* **TO-DO LIST**
1 – Reproduce the stretch of the reclaimed-wood text from "Hamp Townsend, Townsend" through "in green building.".
2 – Render this sentence from the reclaimed-wood text in Spanish: "The reclaimed wood is much more expensive because there is a lot of labor involved."
3 – Decide whether each statement agrees with the reclaimed-wood text, answering yes or no and quoting the words that settle it: (a) Eucalyptus can reach 30 feet in seven years. (b) Reclaimed wood floors cost about the same as strip oak floors. (c) The heart-of-pine used at 210 Pitt St. came from a textile mill.

* **GIVEN TEXT**
The floors are reclaimed wood, taken from older buildings. They stand beneath energy-efficient compact fluorescent lighting and low-energy-emitting Pella windows, making the home a showcase for major environmental innovations. Here’s how other area specialists described the ways in which they are using these green woods, lights and appliances to make every day into Earth Day.

Hamp Townsend, Townsend Woods in Alexandria

“For the most environmentally appropriate woods, people are really looking for reclaimed woods like oak or pine that are being taken out of older buildings like abandoned mills or dilapidated old homes and used to make new floors. This provides more wood without cutting down trees to do it, and is a big trend in green building.

“I just did a house up near Marshall, Va. with flooring made from reclaimed antique heart-of-pine beams taken from an old textile mill. That antique heart-of-pine is often used in Old Town Alexandria” for an authentic 19th Century touch.

“Right now we are doing a job at 210 Pitt St. where we brought in heart-of-pine that was reclaimed from a South Carolina feed mill. The reclaimed wood is much more expensive because there is a lot of labor involved. You have to take a lot of nails out of it, for instance. Compared to the strip oak floors which you find in many homes, they are about twice as expensive, at $10 per square foot.

“Among the green woods, bamboo is popular because it is really a lot more like a weed, since it grows so quickly. Another is eucalyptus, which is the fastest growing tree in the world, reaching 30 feet in seven years. That keeps you from having to cut 200- to 300-year-old trees that take a long time to renew themselves.”

* **MATERIAL PROVIDED**

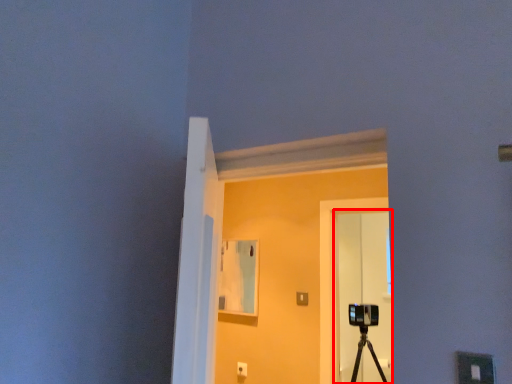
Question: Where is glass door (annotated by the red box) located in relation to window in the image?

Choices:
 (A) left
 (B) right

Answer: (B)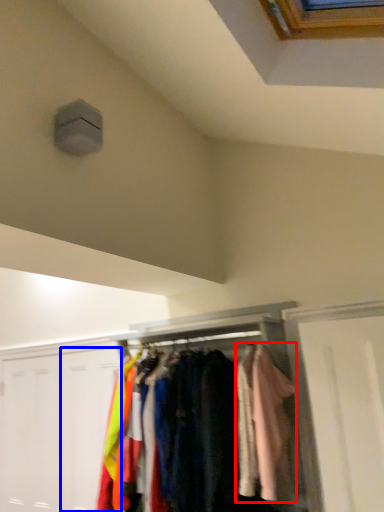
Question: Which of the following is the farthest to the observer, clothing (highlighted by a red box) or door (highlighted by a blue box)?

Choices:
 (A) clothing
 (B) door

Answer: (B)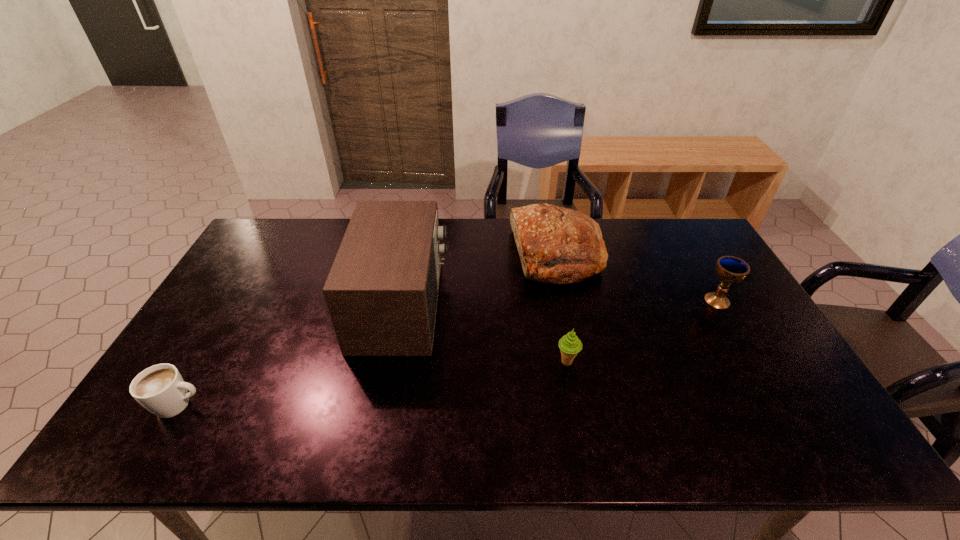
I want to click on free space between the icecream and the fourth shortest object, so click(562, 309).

--

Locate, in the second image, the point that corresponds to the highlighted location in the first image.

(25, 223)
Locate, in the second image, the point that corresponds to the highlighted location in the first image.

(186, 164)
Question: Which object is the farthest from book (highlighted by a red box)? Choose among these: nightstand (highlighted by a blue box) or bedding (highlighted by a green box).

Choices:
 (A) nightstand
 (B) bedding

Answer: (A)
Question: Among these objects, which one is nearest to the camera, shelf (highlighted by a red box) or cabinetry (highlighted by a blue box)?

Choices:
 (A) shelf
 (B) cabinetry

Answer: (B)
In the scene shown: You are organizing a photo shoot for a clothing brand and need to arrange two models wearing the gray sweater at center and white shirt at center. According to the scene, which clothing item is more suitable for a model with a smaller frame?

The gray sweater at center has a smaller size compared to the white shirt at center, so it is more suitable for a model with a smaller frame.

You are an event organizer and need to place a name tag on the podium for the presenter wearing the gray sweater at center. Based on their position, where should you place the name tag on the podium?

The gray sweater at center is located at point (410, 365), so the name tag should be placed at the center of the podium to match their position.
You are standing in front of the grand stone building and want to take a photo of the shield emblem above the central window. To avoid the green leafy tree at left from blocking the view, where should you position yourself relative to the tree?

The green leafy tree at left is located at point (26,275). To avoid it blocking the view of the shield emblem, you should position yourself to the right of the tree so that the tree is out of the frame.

* **EXERCISE RESULTS**
1 –
Hamp Townsend, Townsend Woods in Alexandria

“For the most environmentally appropriate woods, people are really looking for reclaimed woods like oak or pine that are being taken out of older buildings like abandoned mills or dilapidated old homes and used to make new floors. This provides more wood without cutting down trees to do it, and is a big trend in green building.

2 – La madera recuperada es mucho más cara porque implica mucho trabajo.

3 –
(a) Yes: "reaching 30 feet in seven years"
(b) No: "they are about twice as expensive, at $10 per square foot"
(c) No: "reclaimed from a South Carolina feed mill"